Multiple location considerations 3048
kymike last edited by
Company A has three operating divisions.
Division 1 has centralized financial processing.
Division 2 has multiple locations each with similar functions and each having unique financial processing systems.
Division 3 has multiple locations each with similar functions and similar processing systems established by the HQ office of Division 3.
Division 3 is material to Company A. None of Division 3’s multiple financial processing locations is individually material to Company A or to Division 3. Controls need to be tested for Division 3 for SOX purposes.
How would you approach controls testing in Division 3? If a tested key control failed at only one of Division 3’s financial processing locations, would that be considered a control deficiency? What if the same control failed at 3 of 10 financial processing locations? Would that be 1 or 3 control deficiencies?
Would your answer differ if the same fact pattern was applied to Division 2?
I have my own opinion, but I want to hear your point of view before I reveal my thoughts.
selena151 last edited by
hi kymike%0Ahappy new year and wish to all the best,%0Ainteresting query%0Aif i got well and you got 3 units of A company with different financial processing for each, the same unit, sorry if i repeat you just to make sure, the units itselfs has differents proceeding with their sub units ( corporate processing for 3 , if i take division 3 as corporate, and the div 2, no corporate processing. %0Afor the div 3, subject to your control, you will take your sample of control from the sub units of div 3, well i think it depend of the topic controled and its impact category, isn’t it? as instance, a deficiency in reputation of company or in regulatory even in one location may differe , in impact term, than others topics , and also considere the materiality. for sure if from a sample of 10 items, 3 failed in control, it is significant since it is 30% of the sample which present deficiency, what do you think? %0Afor division 2, since there is not similar financial processing systems, i wonder how will you choose your sample ? here you don’t have a ‘corporate’ process from div 2 that you will assess in its subunit; but with differents financial controling process on place, %0Ai would be also interested to hear your opinion%0Athanks for the question%0Aselena
NC_Sox last edited by
Since you say Div. 3’s locations all have similar functions and processing systems, then we would consider it one cycle and they would likely have the same control activities at each location. I would pick a sample of locations to test. If a control failed at more than one location (or 3 out of 10), then we would consider it 1 deficiency (but all 3 locations would share responsibility for the remediation plan).

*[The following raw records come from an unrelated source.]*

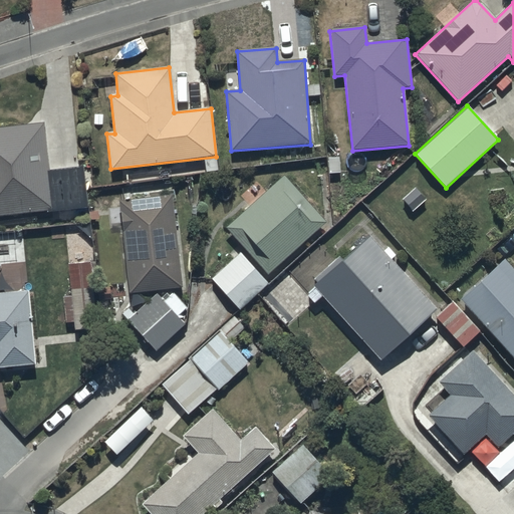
[(48,172),(43,124),(0,129),(0,217),(87,209),(82,168),(48,172)]
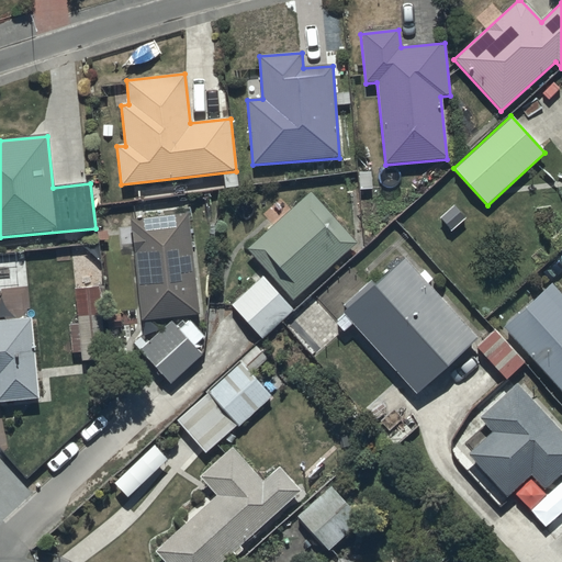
[(358,245),(311,192),(247,249),(293,302),(358,245)]
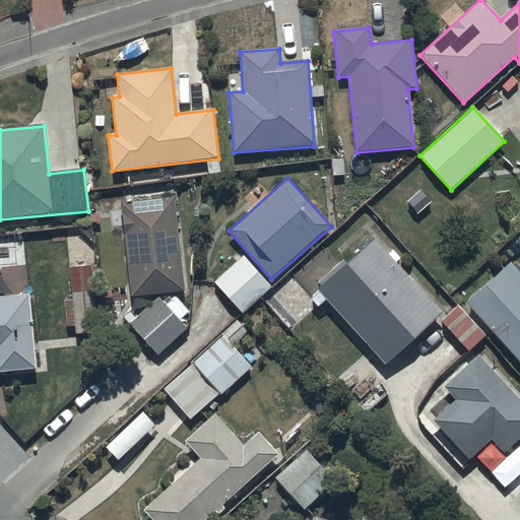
[(175,197),(121,203),(130,298),(185,291),(175,197)]
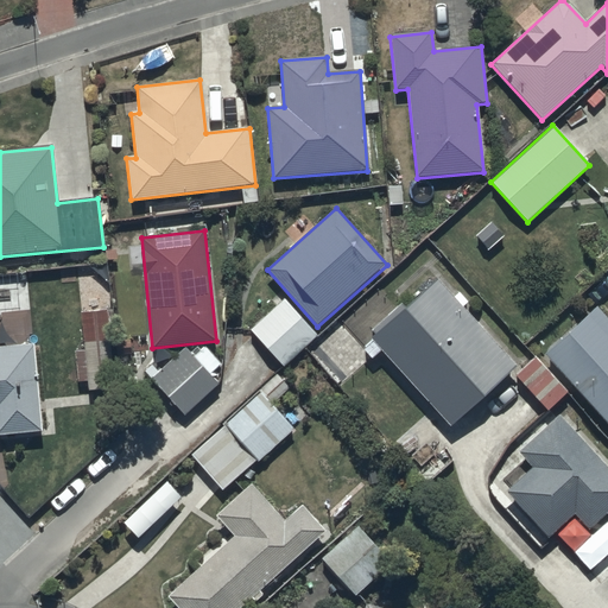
[(517,368),(436,280),(406,309),(401,303),(372,331),(375,336),(371,341),(453,429),(517,368)]
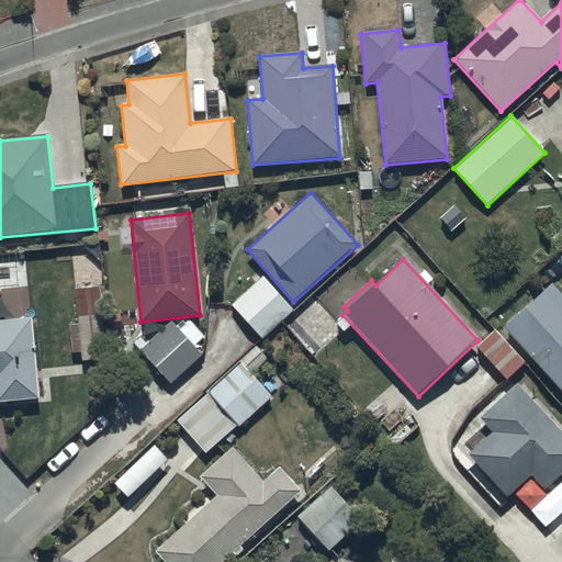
[(293,311),(262,277),(231,304),(261,339),(293,311)]
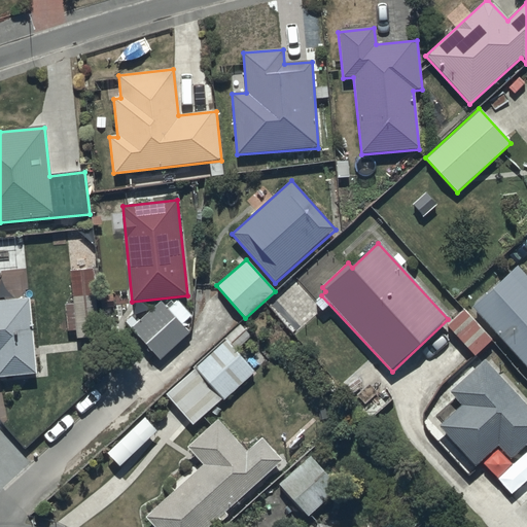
[(526,277),(518,267),(472,308),(526,370),(526,277)]
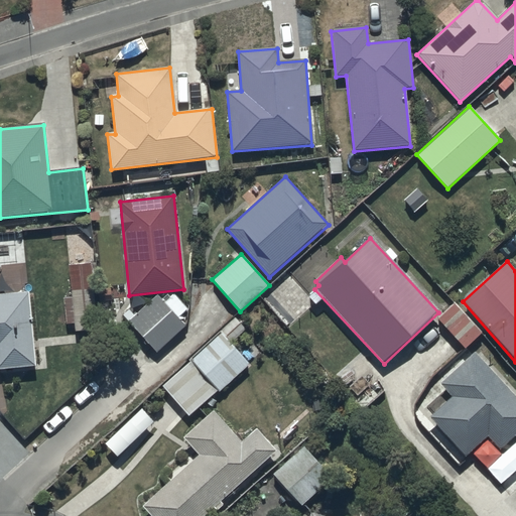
[(91,263),(69,265),(72,298),(65,298),(67,326),(74,326),(75,332),(97,330),(91,263)]
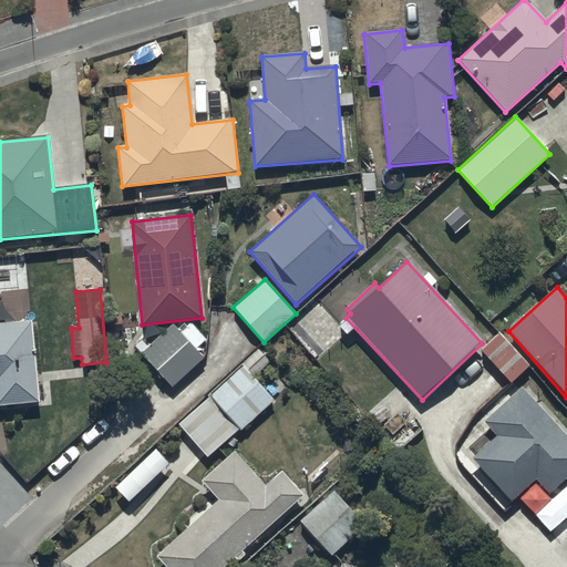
[(31,322),(0,325),(0,406),(38,404),(31,322)]
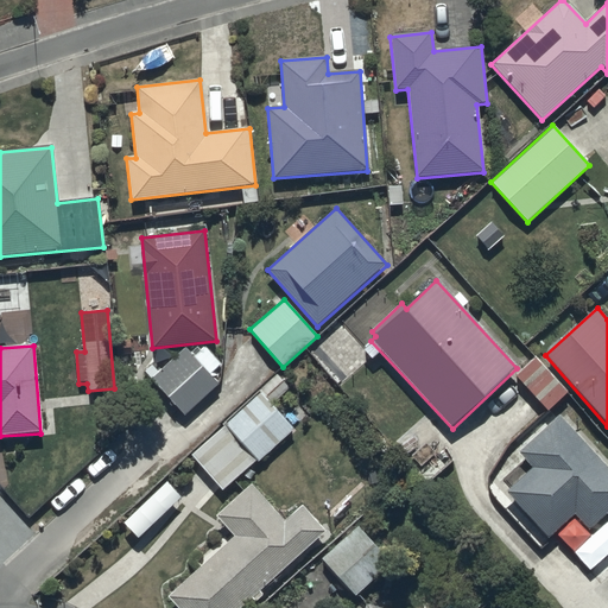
[(183,348),(150,380),(184,416),(219,384),(183,348)]
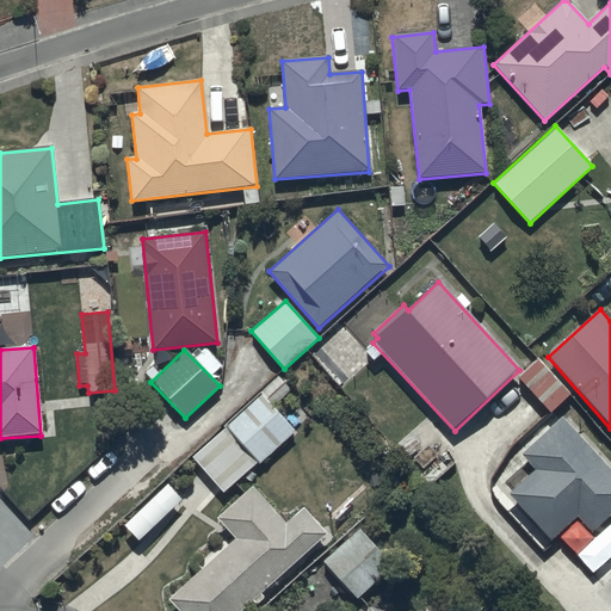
[(569,395),(538,359),(518,378),(550,413),(569,395)]
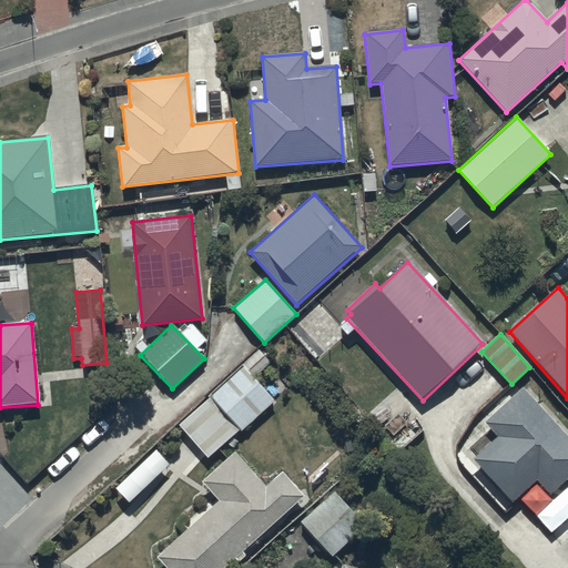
[(273,402),(243,368),(179,426),(209,459),(273,402)]
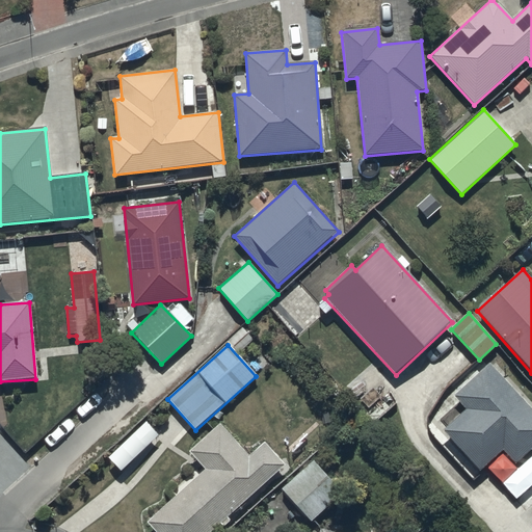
[(531,449),(531,411),(489,364),(453,397),(467,410),(443,432),(480,473),(504,451),(515,464),(531,449)]
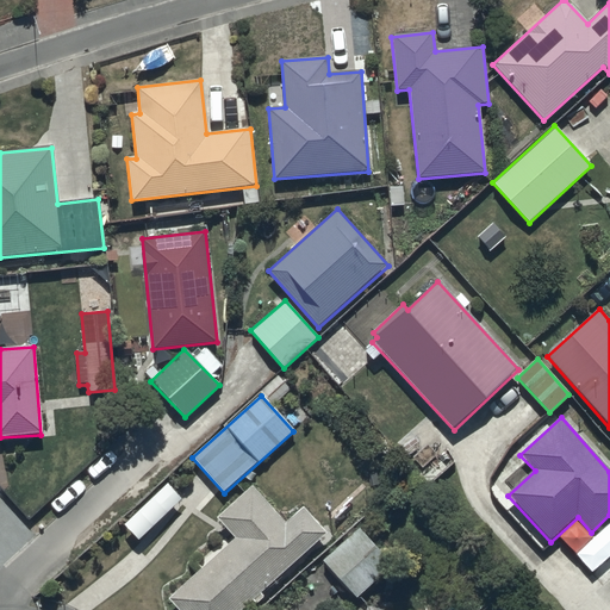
[(182,499),(167,484),(124,526),(139,542),(182,499)]
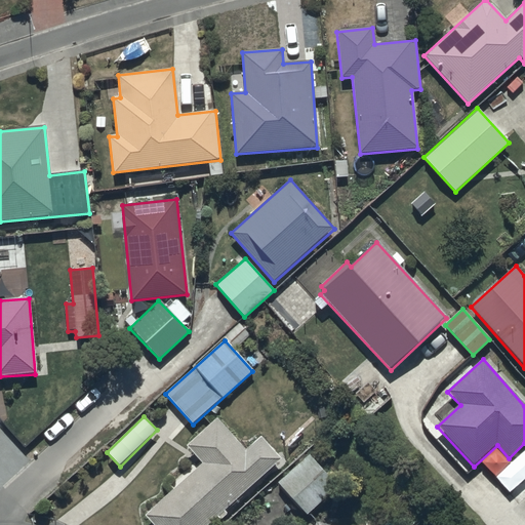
[(215,418),(186,445),(203,463),(146,517),(152,524),(208,524),(281,458),(260,436),(245,450),(215,418)]
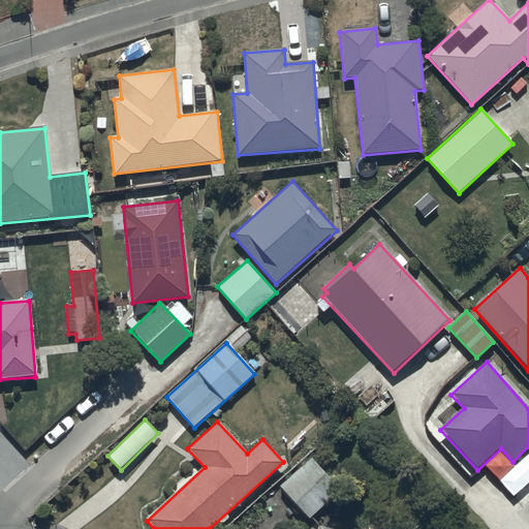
[(341,492),(311,459),(280,487),(309,521),(341,492)]
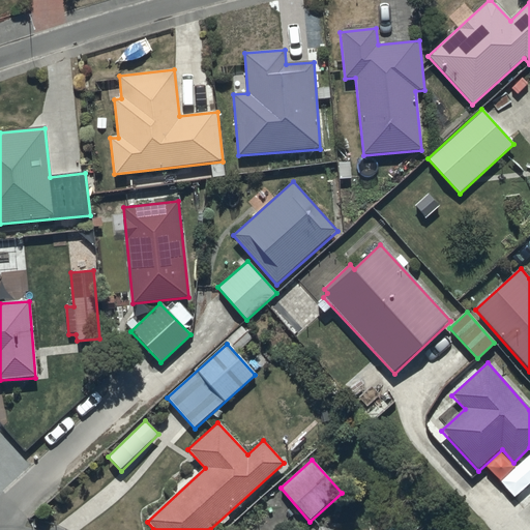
All buildings are outlined.
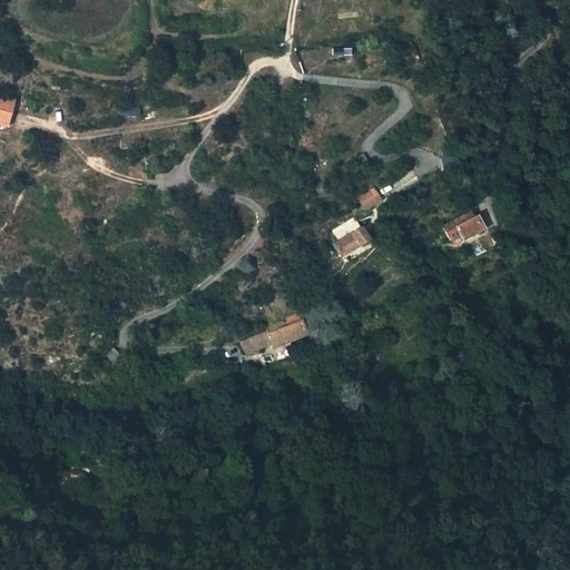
[(3,96),(0,107),(0,124),(9,127),(18,100),(3,96)]
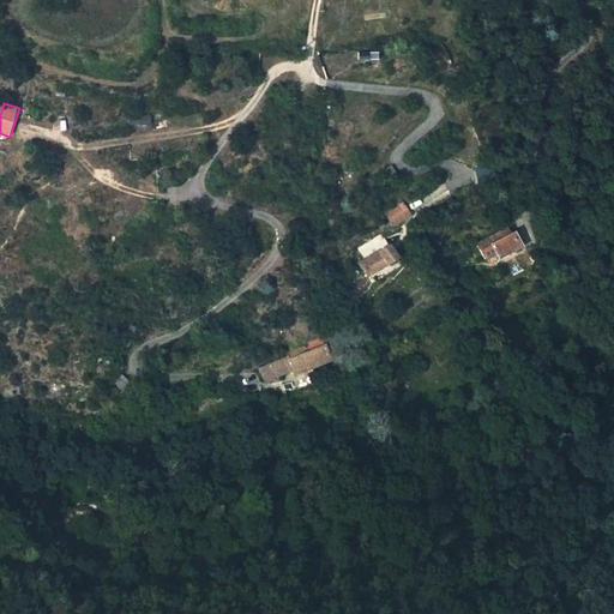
[(385,214),(391,226),(409,217),(403,204),(385,214)]
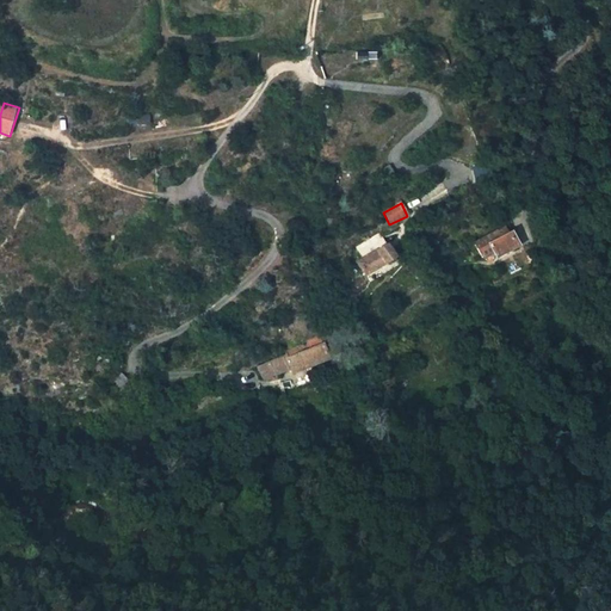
[(522,259),(516,246),(511,234),(489,245),(494,257),(498,254),(504,267),(522,259)]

For Div. 2, since they have unique financial processing systems, we would likely consider each of those to be separate SOX cycles. For example, if Div. 2 had a warehouse in Texas and a warehouse in Oklahoma and they used totally different inventory management systems, then we might have Sox cycle called ‘Texas Inventory’ and one called ‘Oklahoma Inventory’ and the control activities, narratives, etc. could be different. And in that case you could have deficiencies for each location. Of course, we would also do a scoping exercise and some locations might not warrant being a SOX cycle due to immateriality.